On the Grand Concourse at about 166th Street, you’ll find a very large Renaissance-style villa, with expansive grounds and a wrought iron gate. Built in the 1920‘s by financier Andrew Freedman as a home for the elderly, this incongruous, imposing landmarked structure – the Andrew Freedman Home, now hosts artists’ residencies, as well as a bed and breakfast.
The current exhibits are by other artists. State Goods: Art in the Era of Mass Incarceration, features works made by people who are either currently in prison, or who had previously served time. Displayed in both the Executive Room Gallery and in the corridor, these 50 works are a powerful testimony to the skill and ingenuity of the artists, who often repurposed materials – cigarette boxes, newspapers, prison uniforms – owing to a lack of art supplies. The show highlights the wide variety of art made in prisons: paintings, drawings, mixed media pieces and sculptures. Most of the pieces stand on their own; their backstory adds an appreciation for the obstacles the artists faced to make these works. Here are my picks:
In Elapisum: master & Helm, Jared Owens started with the blueprint of the Fairton Federal Institution, where he was incarcerated for over a decade, then superimposed an image of a slave ship over it, abstracting them – and the people they confined – out across the panels, giving them the feel of an ancient Egyptian ruin. This piece grabs you, even before you know what it’s about.
Russell Craig made this pastel self portrait assembled on his prison documents, entitled Prototype. He later created a larger version, entitled Self-Portrait (which is in the collection of Hill Harper).
Eddie Kates specializes in detailed graphite illustrations, three of which are on display, and show a highly developed technical facility, and empathy for his subjects. He was a student in J.D. McGuire’s college level art courses at New Jersey State prisons.
Lisette Oblitas-Cruz was imprisoned for four and a half years for causing a car accident in which another woman died. Art was her way of coping with prison hardships, and carrying responsibility for the death of another.
Dean Gillispie has created several dioramas in the show, each a small slice of rural life.

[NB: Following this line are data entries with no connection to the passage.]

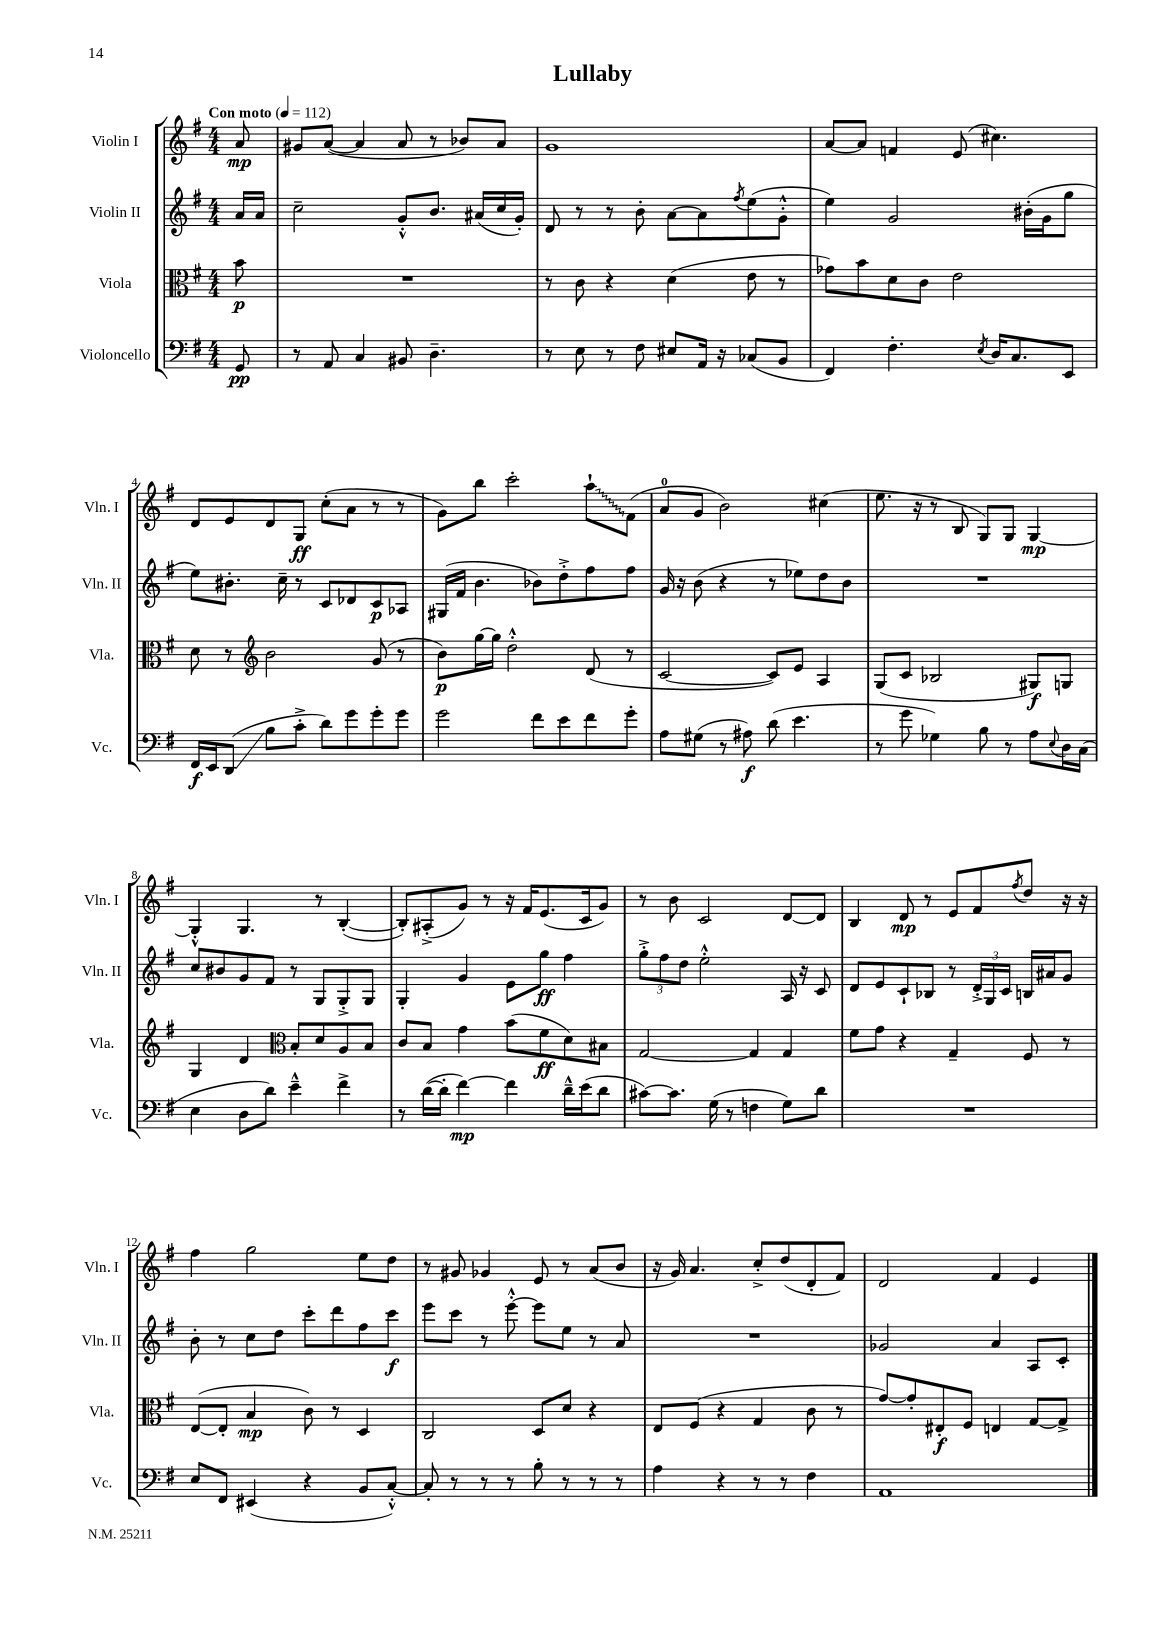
\header { title = "Lullaby" }
<<
\new StaffGroup <<
\new Staff = "s0" \with { instrumentName = "Violin I" shortInstrumentName = "Vln. I" } {
    \clef treble \key g \major \numericTimeSignature \time 4/4 \partial 8 \tempo "Con moto" 4 = 112
    a'8\mp |
    gis'8 a'8~( a'4 a'8 r8 bes'8) a'8 |
    g'1 |
    a'8~ a'8 f'4 e'8( cis''4.) |
    d'8 e'8 d'8 g8\ff c''8-.( a'8 r8 r8 |
    g'8) b''8 c'''2-. \once \override Glissando.style = #'zigzag a''8-!\glissando fis'8( |
    a'8-0 g'8 b'2) cis''4( |
    e''8. r16 r8 b8 g8) g8 g4~\mp |
    g4-.-^ g4. r8 b4~-.( |
    b8-.) ais8-.->( g'8) r8 r16 fis'16 e'8.( c'16 g'8) |
    r8 b'8 c'2 d'8~ d'8 |
    b4 d'8\mp r8 e'8 fis'8 \acciaccatura { fis''8 } d''8 r16 r16 |
    fis''4 g''2 e''8 d''8 |
    r8 gis'8 ges'4 e'8 r8 a'8( b'8 |
    r16 g'16) a'4. c''8-.-> d''8( d'8-. fis'8) |
    d'2 fis'4 e'4 \bar "|." |
}
\new Staff = "s1" \with { instrumentName = "Violin II" shortInstrumentName = "Vln. II" } {
    \clef treble \key g \major \numericTimeSignature \time 4/4 \partial 8
    a'16 a'16 |
    c''2-- g'8-.-^ b'8. ais'16( c''16 g'16-.) |
    d'8 r8 r8 b'8-. a'8~ a'8 \acciaccatura { fis''8 } e''8( g'8-.-^ |
    e''4) g'2 bis'16-.( g'16 g''8 |
    e''8) bis'8.-. c''16-- r8 c'8 des'8 c'8\p aes8 |
    gis16( fis'16 b'4. bes'8) d''8-.-> fis''8 fis''8 |
    g'16 r16 b'8( r4 r8 ees''8) d''8 b'8 |
    R1 |
    c''8 bis'8 g'8 fis'8 r8 g8 g8-.-> g8 |
    g4-. g'4 e'8 g''8\ff fis''4 |
    \tuplet 3/2 { g''8-.-> fis''8 d''8 } e''2-.-^ a16 r16 c'8 |
    d'8 e'8 c'8-! bes8 r8 \tuplet 3/2 { d'16-.-> g16 c'16 } b16 ais'16 g'8 |
    b'8-. r8 c''8 d''8 c'''8-. d'''8 fis''8 c'''8\f |
    e'''8 c'''8 r8 e'''8~-.-^ e'''8 e''8 r8 a'8 |
    R1 |
    ges'2 a'4 a8 c'8-. \bar "|." |
}
\new Staff = "s2" \with { instrumentName = "Viola" shortInstrumentName = "Vla." } {
    \clef alto \key g \major \numericTimeSignature \time 4/4 \partial 8
    b'8\p |
    R1 |
    r8 c'8 r4 d'4( e'8 r8 |
    ges'8) b'8 d'8 c'8 e'2 |
    d'8 r8 \clef treble b'2 g'8( r8 |
    b'8\p) g''16~ g''16 d''2-.-^ d'8( r8 |
    c'2~ c'8) e'8 a4 |
    g8( c'8 bes2 gis8\f) g8 |
    g4 d'4 \clef alto b8-. d'8 a8 b8 |
    c'8 b8 g'4 b'8( fis'8\ff d'8) bis8 |
    g2~ g4 g4 |
    fis'8 g'8 r4 g4-- fis8 r8 |
    e8~( e8-. b4\mp c'8) r8 d4 |
    c2 d8 d'8 r4 |
    e8 fis8( r4 g4 c'8 r8 |
    g'8~) g'8-. eis8-.\f fis8 e4 g8~ g8-> \bar "|." |
}
\new Staff = "s3" \with { instrumentName = "Violoncello" shortInstrumentName = "Vc." } {
    \clef bass \key g \major \numericTimeSignature \time 4/4 \partial 8
    g,8\pp |
    r8 a,8 c4 bis,8 d4.-- |
    r8 e8 r8 fis8 eis8 a,16 r16 ces8( b,8 |
    fis,4) fis4.-. \acciaccatura { e8 } d16 c8. e,8 |
    fis,16\f e,16 d,8\glissando( b8 c'8-.-> d'8) g'8 g'8-. g'8 |
    g'2 fis'8 e'8 fis'8 g'8-. |
    a8 gis8( r8 ais8\f) d'8( e'4. |
    r8 g'8 ges4) b8 r8 a8 \appoggiatura { e8 } d16 c16( |
    e4 d8 d'8) e'4---^ fis'4-> |
    r8 d'16~( d'16-. fis'4~\mp) fis'4 d'16---^ e'16( d'8 |
    cis'8~) cis'8. g16( r8 f4 g8) d'8 |
    R1 |
    e8 fis,8 eis,4( r4 b,8 c8~-.-^) |
    c8-. r8 r8 r8 b8-. r8 r8 r8 |
    a4 r4 r8 r8 fis4 |
    a,1 \bar "|." |
}
>>
>>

In this one,Spiz’ Bait Shop, he used cassette tape cases to make the windows, cardboard and wood chips for the shop, and he fashioned the signs using advertisements he cut from magazines. Gillispie was released from prison after serving 20 years for crimes he did not commit, and now serves on the Board of the Ohio Innocence Project.

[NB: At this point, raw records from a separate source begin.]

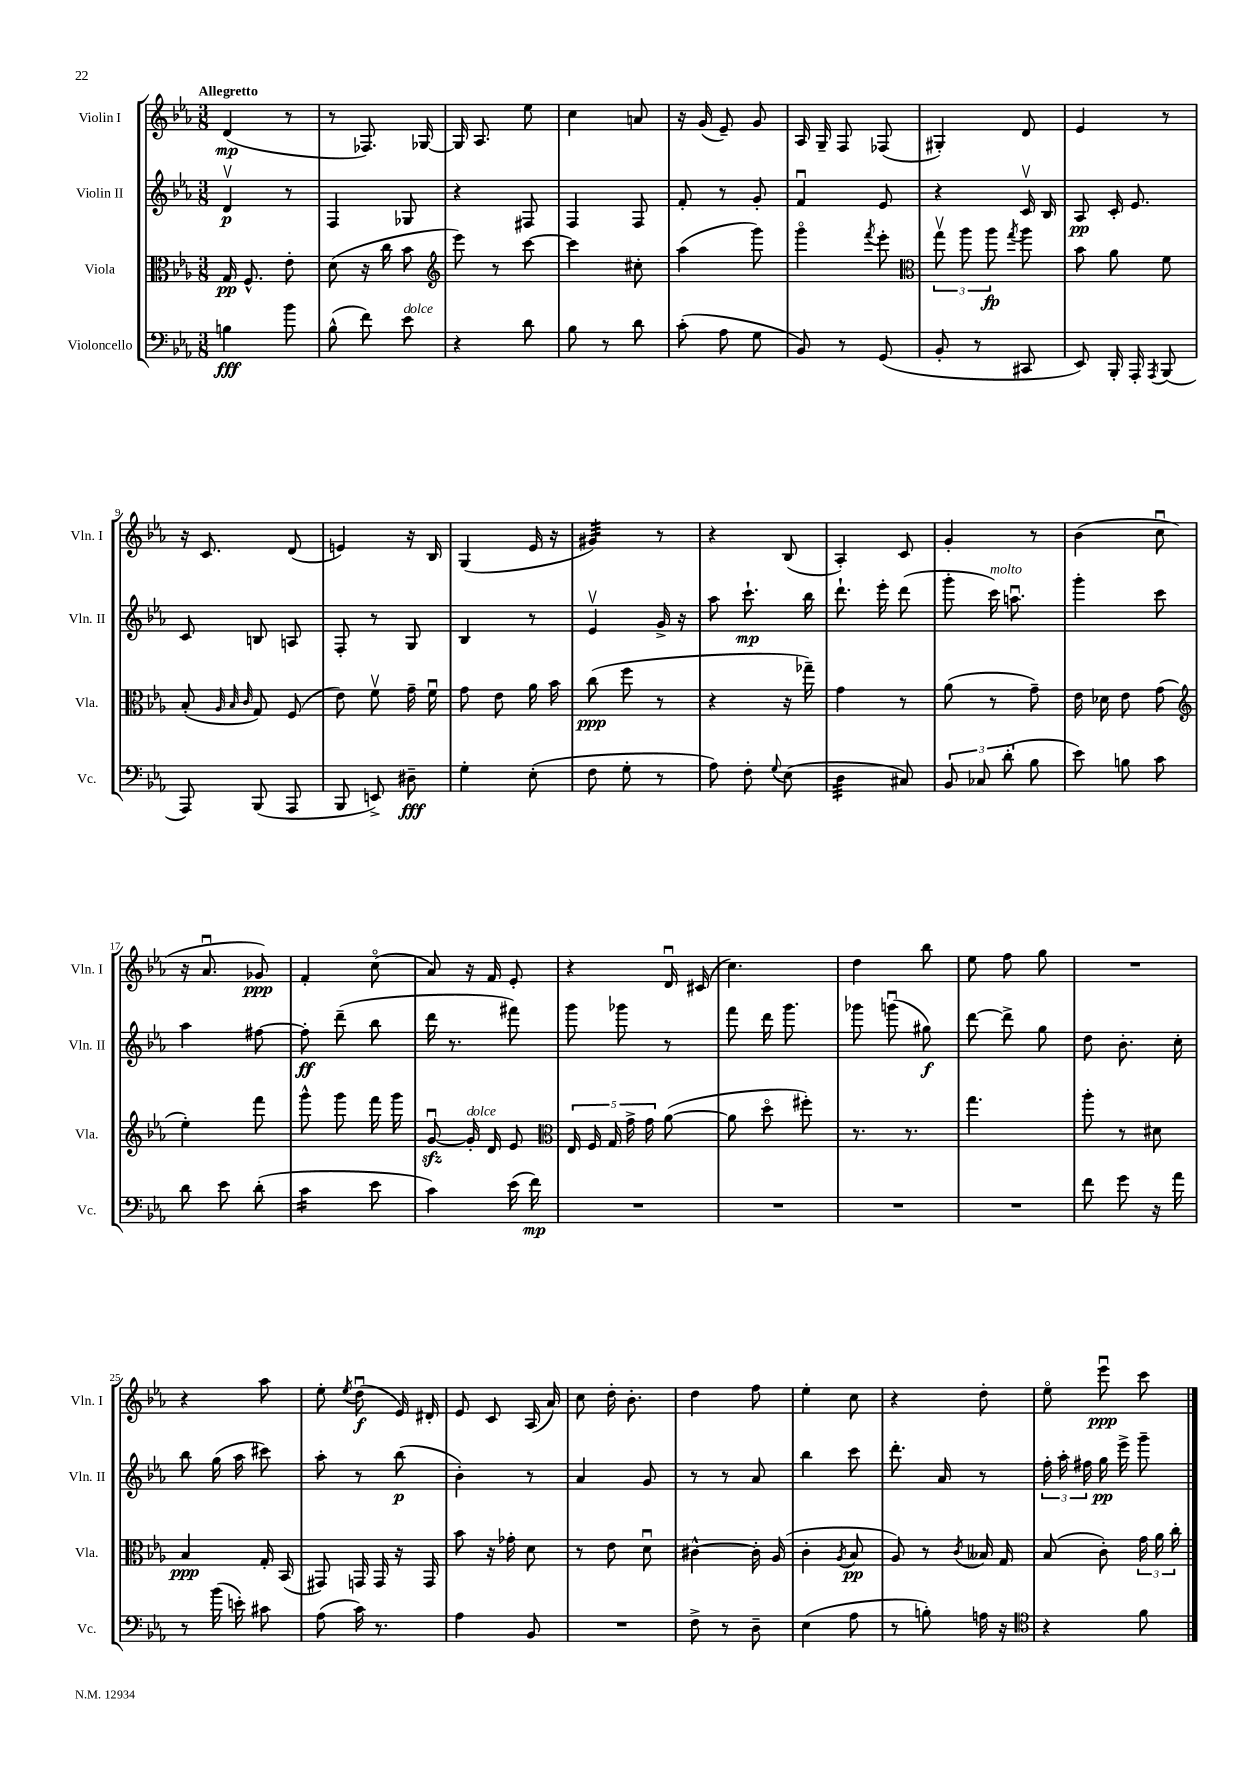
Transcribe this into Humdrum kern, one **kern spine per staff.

**kern	**kern	**kern	**kern
*staff4	*staff3	*staff2	*staff1
*clefF4	*clefC3	*clefG2	*clefG2
*k[b-e-a-]	*k[b-e-a-]	*k[b-e-a-]	*k[b-e-a-]
*M3/8	*M3/8	*M3/8	*M3/8
4B	16G	4dv	(4d
.	8.F^^	.	.
8b-	8e-'	8r	8r
=	=	=	=
(8B-^^	(8d	4F	8r
8f)	16r	.	8.F-)
.	16cc	.	.
8e-	8b-	8G-	.
.	.	.	[16G-
=	=	=	=
*	*clefG2	*	*
4r	8eee-)	4r	16G-]
.	.	.	8.A-
.	8r	.	.
8d	[8ccc	8F#	8ee-
=	=	=	=
8B-	4ccc]	4F	4cc
8r	.	.	.
8d	8cc#'	8F	8a
=	=	=	=
(8c'	(4aa-	8f'	16r
.	.	.	(16g
8A-	.	8r	8e-~)
8G	8ggg)	8g'	8g
=	=	=	=
8BB-)	4gggo	4fu	16A-
.	.	.	16G~
8r	.	.	8F
.	8qfff	.	.
(8GG	8eee-'	8e-	(8F-
=	=	=	=
*	*clefC3	*	*
8BB-'	12ggv	4r	4G#')
.	12aa-	.	.
8r	.	.	.
.	12aa-	.	.
.	8qgg	.	.
8CC#	8aa-	16cv	8d
.	.	16B-	.
=	=	=	=
8EE-)	8b-	8A-	4e-
16BBB-'	8a-	16c'	.
16AAA-'	.	8.e-	.
8qAAA-	.	.	.
(8BBB-	8f	.	8r
=	=	=	=
8AAA-)	(8B-'	8c	16r
.	.	.	8.c
.	32qqA-	.	.
.	32qqB-	.	.
.	32qqc	.	.
(8BBB-	8G)	8B	.
8AAA-	(8F	8A	(8d
=	=	=	=
8BBB-	8e-)	8F'	4e)
8EE^)	8fv	8r	.
8D#~	16g~	8G	16r
.	16fu	.	16B-
=	=	=	=
4G'	8g	4B-	(4G
.	8e-	.	.
(8E-'	16a-	8r	16e-
.	16b-	.	16r
=	=	=	=
8F	(8cc	4e-v	4g#)
8G'	8ff	.	.
8r	8r	16g^	8r
.	.	16r	.
=	=	=	=
8A-)	4r	8aa-	4r
8F'	.	8.ccc`	.
8qqG	.	.	.
(8E-	16r	.	(8B-
.	16gg-~)	16bb-	.
=	=	=	=
4D	4g	8.ddd`	4A-')
.	.	16eee-'	.
8C#)	8r	(8ddd	8c
=	=	=	=
12BB-	(8a-	8ggg'	4g'
12C-	.	.	.
.	8r	16ccc)	.
(12d'	.	.	.
.	.	8.aau	.
8B-	8g~)	.	8r
=	=	=	=
8e-)	16e-	4ggg'	(4b-
.	16d-	.	.
8B	8e-	.	.
8c	(8g	8ccc	8ccu
=	=	=	=
*	*clefG2	*	*
8d	4ee-')	4aa-	16r
.	.	.	8.a-u
8e-	.	.	.
(8d'	8fff	[8ff#	8g-)
=	=	=	=
4c	8ggg^^	8ff#']	4f'
.	8ggg	(8ddd~	.
8e-	16fff	8bb-	(8cco
.	16ggg	.	.
=	=	=	=
4c)	[8gu	16ddd	8a-)
.	.	8.r	.
.	16g']	.	16r
.	16d	.	16f
(16e-	8e-	8fff#)	8e-'
16f)	.	.	.
=	=	=	=
*	*clefC3	*	*
4.r	20E-	8ggg	4r
.	20F	.	.
.	20G	.	.
.	.	8ggg-	.
.	20g^	.	.
.	20g	.	.
.	([8a-	8r	16du
.	.	.	(16c#
=	=	=	=
4.r	8a-]	8fff	4.cc)
.	8ddo	16ddd	.
.	.	8.ggg	.
.	8ff#')	.	.
=	=	=	=
4.r	8.r	8ggg-	4dd
.	.	(8gggu	.
.	8.r	.	.
.	.	8gg#)	8bb-
=	=	=	=
4.r	4.gg	[8ddd	8ee-
.	.	8ddd^]	8ff
.	.	8gg	8gg
=	=	=	=
8f	8aa-'	8dd	4.r
8g	8r	8.b-'	.
16r	8d#	.	.
16a-	.	16cc'	.
=	=	=	=
8r	4B-	8bb-	4r
(16b-	.	(16gg	.
16e')	.	16aa-	.
8c#	16G'	8ccc#)	8aa-
.	(16BB-	.	.
=	=	=	=
(8A-	8GG#)	8aa-'	8ee-'
.	.	.	8qee-
16c)	16GG	8r	(8ddu
8.r	16GG	.	.
.	16r	(8bb-	16e-)
.	16GG	.	16d#'
=	=	=	=
4A-	8b-	4b-')	8e-
.	16r	.	8c
.	16g-'	.	.
8BB-	8d	8r	(16A-
.	.	.	16a-)
=	=	=	=
4.r	8r	4a-	8cc
.	8e-	.	16dd'
.	.	.	8.b-'
.	8du	8g	.
=	=	=	=
8F^	[4c#^^	8r	4dd
8r	.	8r	.
8D~	16c#']	8a-	8ff
.	(16A-	.	.
=	=	=	=
(4E-	4c'	4bb-	4ee-'
.	8qA-	.	.
8A-	8B-	8ccc	8cc
=	=	=	=
8r	8A-)	8.ddd'	4r
8B')	8r	.	.
.	.	16a-	.
.	8qc	.	.
16A	16B--	8r	8dd'
16r	16G	.	.
=	=	=	=
*clefC4	*	*	*
4r	(8B-	24ff'	8ee-o
.	.	24aa-'	.
.	.	24ff#	.
.	8c')	16gg	8eee-u
.	.	16eee-^	.
8f	24g	8ggg~	8ccc
.	24a-	.	.
.	24cc'	.	.
==	==	==	==
*-	*-	*-	*-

Gilberto Rivera formed a collective with Jared Owens and Jessie Krimes, during the time he was incarcerated with them. An Institutional Nightmare reflects this time, not only in the uniform that identified him as a “federal inmate” but also by the use of Rivera’s sentencing and release papers.
A year after he was released, Rivera was working on a construction site when a machine cut off his left hand. Undaunted, he trained himself to make art with only one hand. This drawing, Still Unconquered, was made after he lost his hand.
The Andrew Freedman home is also hosting a concurrent exhibit of photographs by the 10 winners of En Foco’s Photography Fellowships. There are many excellent works here, so be sure to pay a visit to this show as well.
These exhibits are up only until June 16th. See them before they close. The Andrew Freedman Home is located at 1125 Grand Concourse, the Bronx.